» **SOURCE DOCUMENT**
....

[Flac-dev] Idea to possibly improve flac?

Brian Willoughby brianw at sounds.wa.com
Fri Jan 7 21:31:47 PST 2011


On Jan 7, 2011, at 18:08, Declan Kelly wrote:
> On Fri, Jan 07, 2011 at 05:11:26PM -0800, brianw at sounds.wa.com wrote:
> [NIN 24/96]
>
>> Thanks!  That's interesting to note.  I think that I ended up with
>> the true 24/96 files, but I am curious: How do you tell whether you
>> have the full 24/96 or not?
>
> Extract to WAV, do a hex dump, and look for repeated 0x00 bytes.  
> Someone
> on the hydrogenaudio forums did that, reported it on the NIN  
> forums, and
> Reznor got the reissued 24/96 FLAC'd and seeded on tracker.nin.com  
> in a
> couple of days.
My 16-bit detector does exactly that, except that it only looks for  
0x00 in the lowest 8 bits of each sample.  I used to use hexdump, but  
didn't trust my eyes when scanning manually.  With a program, there  
aren't any false positives for 0x00 bytes in other positions.  What  
it does is scan until the first sample is found with something in the  
lowest 8 bits, and then reports the file as true 24-bit and quits  
early.  If it scans the entire file without finding any 24-bit  
values, it gives the sad news that it's really 16-bit samples  
disguised as 24.

....

» **EXPLORE THE MATERIAL**
A) In the mailing-list post about detecting true 24/96 audio, which bytes does the 16-bit detector look for in each sample?
B) Continue the mailing-list post about detecting true 24-bit audio from where it stops.

» **RECORDS**

....

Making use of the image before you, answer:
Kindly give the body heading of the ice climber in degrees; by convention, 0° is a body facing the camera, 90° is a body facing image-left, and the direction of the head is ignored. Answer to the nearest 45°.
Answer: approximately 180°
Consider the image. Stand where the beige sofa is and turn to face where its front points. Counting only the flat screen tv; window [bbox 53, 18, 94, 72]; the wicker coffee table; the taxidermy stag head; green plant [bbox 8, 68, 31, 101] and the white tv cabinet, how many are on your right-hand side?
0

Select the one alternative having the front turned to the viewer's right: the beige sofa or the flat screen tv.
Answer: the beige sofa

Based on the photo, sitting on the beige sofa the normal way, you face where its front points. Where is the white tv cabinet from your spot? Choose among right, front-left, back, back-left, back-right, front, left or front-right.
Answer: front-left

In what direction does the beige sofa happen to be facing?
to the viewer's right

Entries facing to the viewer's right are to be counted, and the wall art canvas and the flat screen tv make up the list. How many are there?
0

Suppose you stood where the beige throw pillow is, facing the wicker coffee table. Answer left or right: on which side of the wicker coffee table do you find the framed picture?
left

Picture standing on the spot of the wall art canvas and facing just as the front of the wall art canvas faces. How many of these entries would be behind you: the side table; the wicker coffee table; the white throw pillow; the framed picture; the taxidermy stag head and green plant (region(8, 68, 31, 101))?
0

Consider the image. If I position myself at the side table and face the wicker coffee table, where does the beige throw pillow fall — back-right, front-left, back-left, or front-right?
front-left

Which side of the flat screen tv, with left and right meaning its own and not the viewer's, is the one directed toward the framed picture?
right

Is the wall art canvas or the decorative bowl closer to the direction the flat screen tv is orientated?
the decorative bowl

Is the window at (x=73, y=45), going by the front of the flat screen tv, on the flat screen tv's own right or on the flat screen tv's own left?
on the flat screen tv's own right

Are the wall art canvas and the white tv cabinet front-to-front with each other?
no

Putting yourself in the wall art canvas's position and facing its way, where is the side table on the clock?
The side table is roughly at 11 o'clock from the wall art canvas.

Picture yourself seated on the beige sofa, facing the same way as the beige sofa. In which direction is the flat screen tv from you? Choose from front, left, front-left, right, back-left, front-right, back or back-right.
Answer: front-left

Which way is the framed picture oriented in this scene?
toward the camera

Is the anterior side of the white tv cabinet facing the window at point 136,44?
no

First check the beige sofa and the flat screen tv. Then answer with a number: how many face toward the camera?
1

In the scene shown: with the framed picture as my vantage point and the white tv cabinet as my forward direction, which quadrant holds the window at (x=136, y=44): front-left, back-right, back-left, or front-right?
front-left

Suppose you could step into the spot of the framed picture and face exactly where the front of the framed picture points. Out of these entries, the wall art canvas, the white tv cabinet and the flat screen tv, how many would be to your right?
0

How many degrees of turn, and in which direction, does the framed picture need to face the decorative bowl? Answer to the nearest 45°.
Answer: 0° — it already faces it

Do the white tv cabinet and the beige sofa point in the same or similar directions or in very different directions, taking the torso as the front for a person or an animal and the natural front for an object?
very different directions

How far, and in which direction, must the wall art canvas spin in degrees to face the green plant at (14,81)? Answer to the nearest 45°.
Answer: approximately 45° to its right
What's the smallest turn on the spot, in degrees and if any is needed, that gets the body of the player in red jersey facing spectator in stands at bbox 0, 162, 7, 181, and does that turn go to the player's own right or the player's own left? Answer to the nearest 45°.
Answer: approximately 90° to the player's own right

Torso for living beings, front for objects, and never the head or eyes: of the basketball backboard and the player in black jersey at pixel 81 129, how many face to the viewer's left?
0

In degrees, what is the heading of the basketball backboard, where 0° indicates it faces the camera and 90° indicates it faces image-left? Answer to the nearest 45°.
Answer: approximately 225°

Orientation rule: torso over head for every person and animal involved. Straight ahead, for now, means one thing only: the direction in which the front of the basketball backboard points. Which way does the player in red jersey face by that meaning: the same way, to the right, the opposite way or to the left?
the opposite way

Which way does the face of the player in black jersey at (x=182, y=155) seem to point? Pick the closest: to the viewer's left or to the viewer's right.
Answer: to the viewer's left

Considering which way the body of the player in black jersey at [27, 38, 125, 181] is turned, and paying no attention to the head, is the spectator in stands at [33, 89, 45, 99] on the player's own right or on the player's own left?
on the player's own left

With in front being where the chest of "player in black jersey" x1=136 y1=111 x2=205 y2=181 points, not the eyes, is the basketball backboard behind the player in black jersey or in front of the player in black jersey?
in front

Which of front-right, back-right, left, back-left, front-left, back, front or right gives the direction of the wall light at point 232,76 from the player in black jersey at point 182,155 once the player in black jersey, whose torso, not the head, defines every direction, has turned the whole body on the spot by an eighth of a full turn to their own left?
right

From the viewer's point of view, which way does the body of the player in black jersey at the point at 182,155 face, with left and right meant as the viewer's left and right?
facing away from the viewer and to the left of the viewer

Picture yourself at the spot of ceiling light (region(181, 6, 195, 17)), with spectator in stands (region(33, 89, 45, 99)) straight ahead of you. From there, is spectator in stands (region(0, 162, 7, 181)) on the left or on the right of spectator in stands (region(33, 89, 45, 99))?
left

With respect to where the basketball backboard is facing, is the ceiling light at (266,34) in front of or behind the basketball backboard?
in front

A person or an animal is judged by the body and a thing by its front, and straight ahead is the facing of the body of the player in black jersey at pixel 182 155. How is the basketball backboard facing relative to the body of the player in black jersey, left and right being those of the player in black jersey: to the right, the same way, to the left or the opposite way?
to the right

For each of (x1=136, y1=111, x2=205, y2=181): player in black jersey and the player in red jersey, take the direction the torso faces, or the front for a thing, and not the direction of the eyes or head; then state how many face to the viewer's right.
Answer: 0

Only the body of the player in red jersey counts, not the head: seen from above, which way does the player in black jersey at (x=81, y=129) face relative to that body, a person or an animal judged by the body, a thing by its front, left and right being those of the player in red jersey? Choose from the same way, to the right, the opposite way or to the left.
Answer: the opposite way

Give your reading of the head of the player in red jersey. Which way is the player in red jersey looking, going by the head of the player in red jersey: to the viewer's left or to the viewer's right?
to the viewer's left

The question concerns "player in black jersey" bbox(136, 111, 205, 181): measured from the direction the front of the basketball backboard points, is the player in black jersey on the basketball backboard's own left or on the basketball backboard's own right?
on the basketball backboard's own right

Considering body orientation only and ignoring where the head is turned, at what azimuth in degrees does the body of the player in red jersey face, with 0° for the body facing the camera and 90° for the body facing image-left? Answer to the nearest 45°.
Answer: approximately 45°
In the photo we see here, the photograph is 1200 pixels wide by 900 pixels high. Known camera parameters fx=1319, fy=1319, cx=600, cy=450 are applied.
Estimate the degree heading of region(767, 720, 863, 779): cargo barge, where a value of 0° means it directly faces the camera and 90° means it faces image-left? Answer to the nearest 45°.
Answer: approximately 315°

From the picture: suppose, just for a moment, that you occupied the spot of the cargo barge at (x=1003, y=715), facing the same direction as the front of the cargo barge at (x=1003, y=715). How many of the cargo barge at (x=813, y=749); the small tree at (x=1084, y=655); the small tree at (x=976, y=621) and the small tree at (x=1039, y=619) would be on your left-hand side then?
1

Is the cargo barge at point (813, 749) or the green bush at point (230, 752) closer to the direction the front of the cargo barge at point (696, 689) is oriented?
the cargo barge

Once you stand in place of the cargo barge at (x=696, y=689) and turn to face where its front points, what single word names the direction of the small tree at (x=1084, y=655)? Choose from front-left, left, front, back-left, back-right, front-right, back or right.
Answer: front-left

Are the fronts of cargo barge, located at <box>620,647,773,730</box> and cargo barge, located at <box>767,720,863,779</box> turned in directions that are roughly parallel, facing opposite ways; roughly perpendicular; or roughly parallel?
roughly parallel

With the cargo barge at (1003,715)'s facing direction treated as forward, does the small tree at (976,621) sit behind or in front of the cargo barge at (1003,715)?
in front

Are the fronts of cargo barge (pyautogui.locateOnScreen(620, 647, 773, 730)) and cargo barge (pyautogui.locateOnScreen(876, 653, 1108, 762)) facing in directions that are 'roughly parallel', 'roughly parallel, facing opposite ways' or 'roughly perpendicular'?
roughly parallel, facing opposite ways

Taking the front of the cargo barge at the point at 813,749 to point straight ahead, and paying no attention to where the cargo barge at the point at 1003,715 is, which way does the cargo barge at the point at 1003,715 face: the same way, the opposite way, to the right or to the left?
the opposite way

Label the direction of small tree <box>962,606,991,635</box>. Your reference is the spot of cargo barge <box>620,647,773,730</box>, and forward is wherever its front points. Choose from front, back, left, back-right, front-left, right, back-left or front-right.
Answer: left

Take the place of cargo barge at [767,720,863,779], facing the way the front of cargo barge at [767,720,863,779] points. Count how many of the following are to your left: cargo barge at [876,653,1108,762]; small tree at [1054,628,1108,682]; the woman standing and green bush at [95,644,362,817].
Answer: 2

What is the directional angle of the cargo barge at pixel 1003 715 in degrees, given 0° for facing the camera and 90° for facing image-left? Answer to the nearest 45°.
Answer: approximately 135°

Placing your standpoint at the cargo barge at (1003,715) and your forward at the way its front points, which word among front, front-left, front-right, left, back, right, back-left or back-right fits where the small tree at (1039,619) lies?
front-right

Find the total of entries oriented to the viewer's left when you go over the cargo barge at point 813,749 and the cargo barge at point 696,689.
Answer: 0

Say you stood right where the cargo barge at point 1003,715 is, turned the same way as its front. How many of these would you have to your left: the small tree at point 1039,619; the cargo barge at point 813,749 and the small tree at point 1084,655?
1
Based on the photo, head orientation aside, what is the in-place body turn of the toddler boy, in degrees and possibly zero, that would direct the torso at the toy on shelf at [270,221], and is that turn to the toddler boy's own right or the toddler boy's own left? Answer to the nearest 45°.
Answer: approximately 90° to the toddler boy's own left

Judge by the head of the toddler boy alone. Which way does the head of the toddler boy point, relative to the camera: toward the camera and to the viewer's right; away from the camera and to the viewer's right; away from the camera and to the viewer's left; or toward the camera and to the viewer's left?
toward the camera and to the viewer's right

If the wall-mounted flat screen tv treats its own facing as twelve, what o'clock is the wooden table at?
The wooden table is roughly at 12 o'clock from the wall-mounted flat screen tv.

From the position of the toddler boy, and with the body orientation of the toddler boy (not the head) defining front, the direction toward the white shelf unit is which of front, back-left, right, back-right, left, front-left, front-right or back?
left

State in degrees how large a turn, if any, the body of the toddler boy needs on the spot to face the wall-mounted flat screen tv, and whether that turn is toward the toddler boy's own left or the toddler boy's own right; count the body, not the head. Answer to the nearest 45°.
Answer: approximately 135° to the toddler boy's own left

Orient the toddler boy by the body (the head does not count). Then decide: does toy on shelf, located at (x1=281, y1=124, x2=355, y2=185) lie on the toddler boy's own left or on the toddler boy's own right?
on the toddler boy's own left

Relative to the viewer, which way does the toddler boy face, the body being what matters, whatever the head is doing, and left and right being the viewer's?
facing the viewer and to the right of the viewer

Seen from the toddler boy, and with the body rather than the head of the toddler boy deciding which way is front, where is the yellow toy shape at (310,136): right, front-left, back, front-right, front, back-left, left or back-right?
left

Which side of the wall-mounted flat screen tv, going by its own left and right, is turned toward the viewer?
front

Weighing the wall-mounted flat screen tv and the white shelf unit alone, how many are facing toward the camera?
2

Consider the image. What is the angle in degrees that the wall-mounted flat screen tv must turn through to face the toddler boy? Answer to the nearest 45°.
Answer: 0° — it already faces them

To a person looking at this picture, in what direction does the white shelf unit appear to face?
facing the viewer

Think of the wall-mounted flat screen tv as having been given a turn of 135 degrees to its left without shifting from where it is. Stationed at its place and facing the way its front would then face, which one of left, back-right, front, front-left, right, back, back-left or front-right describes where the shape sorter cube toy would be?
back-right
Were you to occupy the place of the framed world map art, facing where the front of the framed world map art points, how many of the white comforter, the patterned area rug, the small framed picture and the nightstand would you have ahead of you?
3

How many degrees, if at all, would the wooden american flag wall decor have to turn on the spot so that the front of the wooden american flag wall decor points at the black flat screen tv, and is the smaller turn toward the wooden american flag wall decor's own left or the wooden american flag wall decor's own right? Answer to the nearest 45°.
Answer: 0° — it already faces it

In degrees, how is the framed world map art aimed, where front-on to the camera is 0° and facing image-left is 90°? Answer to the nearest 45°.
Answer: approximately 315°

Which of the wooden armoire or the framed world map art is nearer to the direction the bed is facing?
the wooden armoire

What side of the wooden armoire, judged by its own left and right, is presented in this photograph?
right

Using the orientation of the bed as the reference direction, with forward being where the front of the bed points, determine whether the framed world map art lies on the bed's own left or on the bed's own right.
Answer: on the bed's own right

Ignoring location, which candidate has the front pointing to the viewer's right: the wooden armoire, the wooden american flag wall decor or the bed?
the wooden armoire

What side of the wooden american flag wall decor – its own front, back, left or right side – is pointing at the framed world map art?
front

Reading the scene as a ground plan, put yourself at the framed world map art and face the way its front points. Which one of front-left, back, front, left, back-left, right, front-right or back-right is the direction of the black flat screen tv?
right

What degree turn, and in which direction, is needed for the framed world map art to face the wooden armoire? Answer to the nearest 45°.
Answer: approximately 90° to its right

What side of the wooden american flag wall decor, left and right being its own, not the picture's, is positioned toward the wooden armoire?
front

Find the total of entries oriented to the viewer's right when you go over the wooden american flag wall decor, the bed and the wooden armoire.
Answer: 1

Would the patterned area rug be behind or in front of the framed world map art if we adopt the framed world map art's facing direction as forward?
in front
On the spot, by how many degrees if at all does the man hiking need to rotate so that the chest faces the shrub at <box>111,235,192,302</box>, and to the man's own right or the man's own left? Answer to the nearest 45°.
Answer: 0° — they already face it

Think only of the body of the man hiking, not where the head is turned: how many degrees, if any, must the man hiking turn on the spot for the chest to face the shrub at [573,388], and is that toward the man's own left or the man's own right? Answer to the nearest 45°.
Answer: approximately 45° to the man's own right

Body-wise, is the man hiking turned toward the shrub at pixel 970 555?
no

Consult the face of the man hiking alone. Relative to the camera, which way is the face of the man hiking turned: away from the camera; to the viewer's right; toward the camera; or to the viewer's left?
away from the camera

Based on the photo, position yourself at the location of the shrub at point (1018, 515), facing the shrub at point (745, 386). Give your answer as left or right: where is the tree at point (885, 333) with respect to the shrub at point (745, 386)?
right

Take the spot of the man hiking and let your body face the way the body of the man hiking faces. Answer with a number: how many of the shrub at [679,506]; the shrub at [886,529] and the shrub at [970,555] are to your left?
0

....

» **ANSWER SET**
A) It looks for 0x00 in the lowest 8 bits of each sample.

B)
By the way, I had to special-case 0x00800001 and treat it as 16-bit.   
I don't know whether it was the MOTU 896HD or Logic, but something  
was creating that one value in the midst of an otherwise 16-bit pure  
file.  But there are tens of millions of other 24-bit values, so  
ignoring that one won't create a false report.


>> 16-bit audio samples stored in a 24-bit file format.  Frequency
>> analysis makes it obvious whether the content extends above 20 kHz.
>
> Google for that hydrogenaudio thread: Reznor made one post on it, and
> mentioned that the recording was done at both 24/96 (Lavry) and 24/192
> (Apogee) on all songs, and they chose whichever they preferred at mix
> time.

Thanks.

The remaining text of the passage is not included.